As a loose statement of belief that heavy-handed policing should be avoided and that universities should resolve disputes without outside involvement, the principle of autonomy is unexceptionable. The problem arises when the position is taken to absurd extremes and the campus is declared a de-facto ‘liberated zone’ where consensual decencies can be disregarded. It is instructive to recall that in the 1970s, the hostels of Jadavpur became armed fortresses, with Naxalites calling the shots. It was also the campus where the Vice Chancellor was hacked to death by students proclaiming ‘China’s chairman is our Chairman.’

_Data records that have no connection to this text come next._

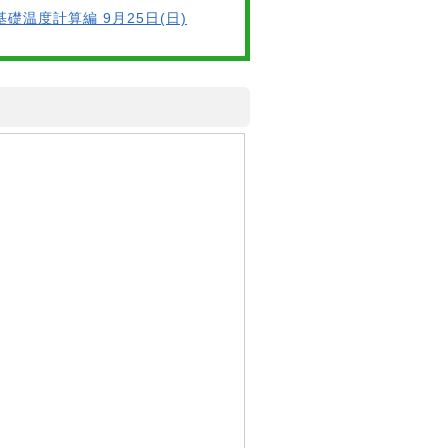
基礎温度計算編 9月25日(日)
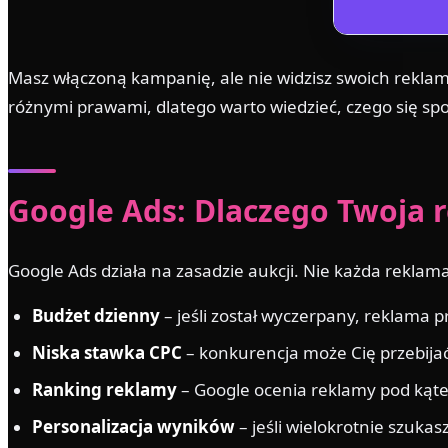
Masz włączoną kampanię, ale nie widzisz swoich reklam? 
różnymi prawami, dlatego warto wiedzieć, czego się spod
Google Ads: Dlaczego Twoja r
Google Ads działa na zasadzie aukcji. Nie każda rekla
Budżet dzienny
– jeśli został wyczerpany, reklama p
Niska stawka CPC
– konkurencja może Cię przebijać, 
Ranking reklamy
– Google ocenia reklamy pod kątem 
Personalizacja wyników
– jeśli wielokrotnie szukas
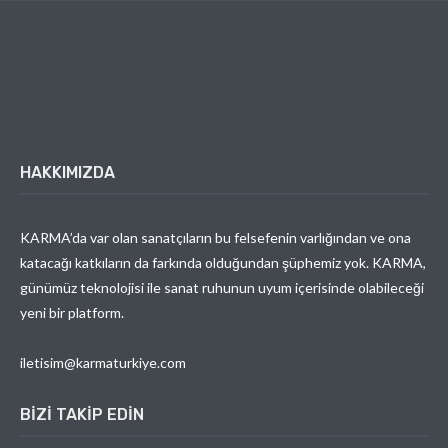
HAKKIMIZDA
KARMA’da var olan sanatçıların bu felsefenin varlığından ve ona
katacağı katkıların da farkında olduğundan şüphemiz yok. KARMA,
günümüz teknolojisi ile sanat ruhunun uyum içerisinde olabileceği
yeni bir platform.
iletisim@karmaturkiye.com
BIZI TAKIP EDIN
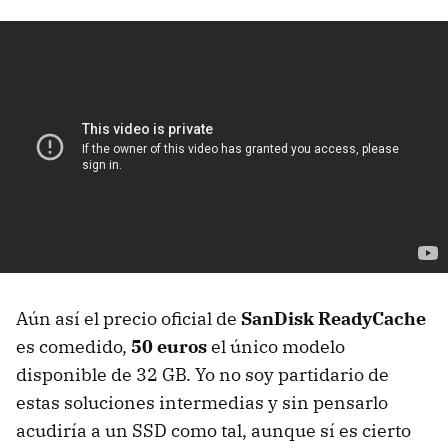
Aún así el precio oficial de
SanDisk ReadyCache
es comedido,
50 euros
el único modelo
disponible de 32 GB. Yo no soy partidario de
estas soluciones intermedias y sin pensarlo
acudiría a un
SSD
como tal, aunque sí es cierto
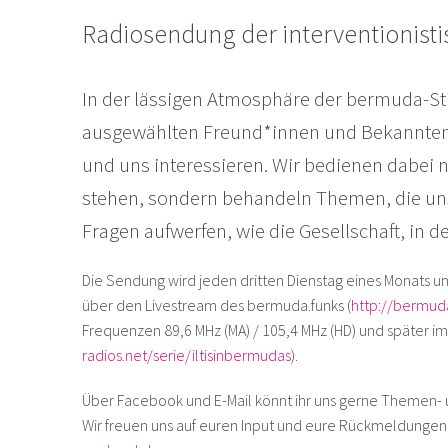
Radiosendung der interventionist
In der lässigen Atmosphäre der bermuda-S
ausgewählten Freund*innen und Bekannten a
und uns interessieren. Wir bedienen dabei ni
stehen, sondern behandeln Themen, die uns
Fragen aufwerfen, wie die Gesellschaft, in der
Die Sendung wird jeden dritten Dienstag eines Monats u
über den Livestream des bermuda.funks (
http://bermud
Frequenzen 89,6 MHz (MA) / 105,4 MHz (HD) und später im 
radios.net/serie/iltisinbermudas
).
Über Facebook und E-Mail könnt ihr uns gerne Themen-
Wir freuen uns auf euren Input und eure Rückmeldungen,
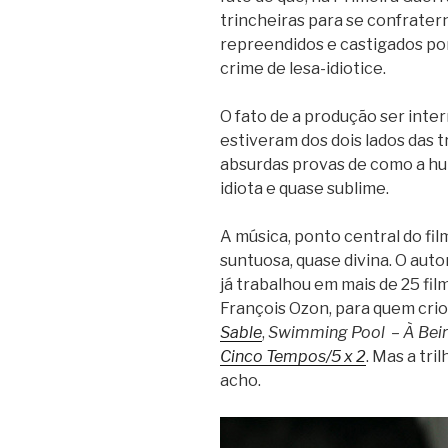
trincheiras para se confrater
repreendidos e castigados po
crime de lesa-idiotice.
O fato de a produção ser inter
estiveram dos dois lados das tr
absurdas provas de como a h
idiota e quase sublime.
A música, ponto central do fi
suntuosa, quase divina. O autor
já trabalhou em mais de 25 fi
François Ozon, para quem criou
Sable
,
Swimming Pool
–
À Bei
Cinco Tempos/5 x 2
. Mas a tri
acho.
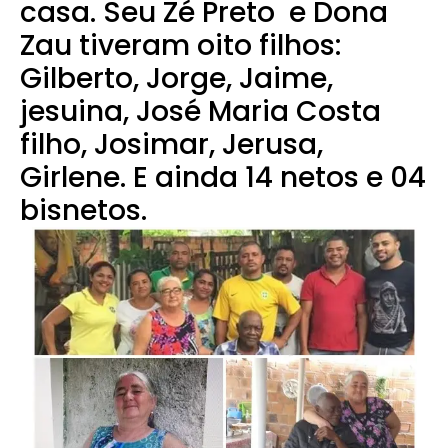
casa. Seu Zé Preto e Dona
Zau tiveram oito filhos:
Gilberto, Jorge, Jaime,
jesuina, José Maria Costa
filho, Josimar, Jerusa,
Girlene. E ainda 14 netos e 04
bisnetos.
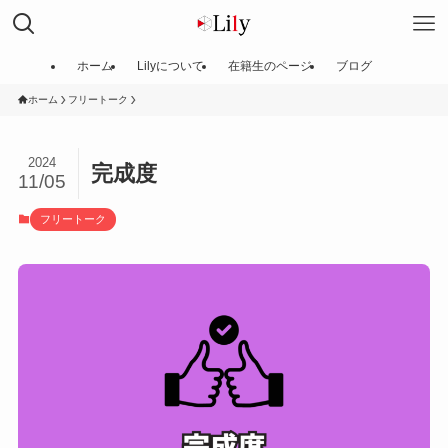
ホーム
Lilyについて
在籍生のページ
ブログ
ホーム
フリートーク
2024
完成度
11/05
フリートーク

Clearly no two situations are alike. But to prevent the law from taking its course because the campus community has prejudged otherwise, strike me as extending the notion of autonomy from the sublime to the ridiculous. There is a compelling case against policemen unable to appreciate the convergences and divergences of the far-Left vis a vis Kashmiri separatists. But one case of overkill cannot be countered by alternative grandstanding, as is happening in both Delhi and Kolkata.
Mocking the philistinism of the ‘Right’ makes good copy, especially when it is twinned with a larger battle to bring down a regime through a thousand cuts. But the liberal intelligentsia and its young fellow-travellers must seriously ask whether the populist distaste for spoilt brats is based entirely on ‘false consciousness’ or, worse, ‘Hindu cretinism’.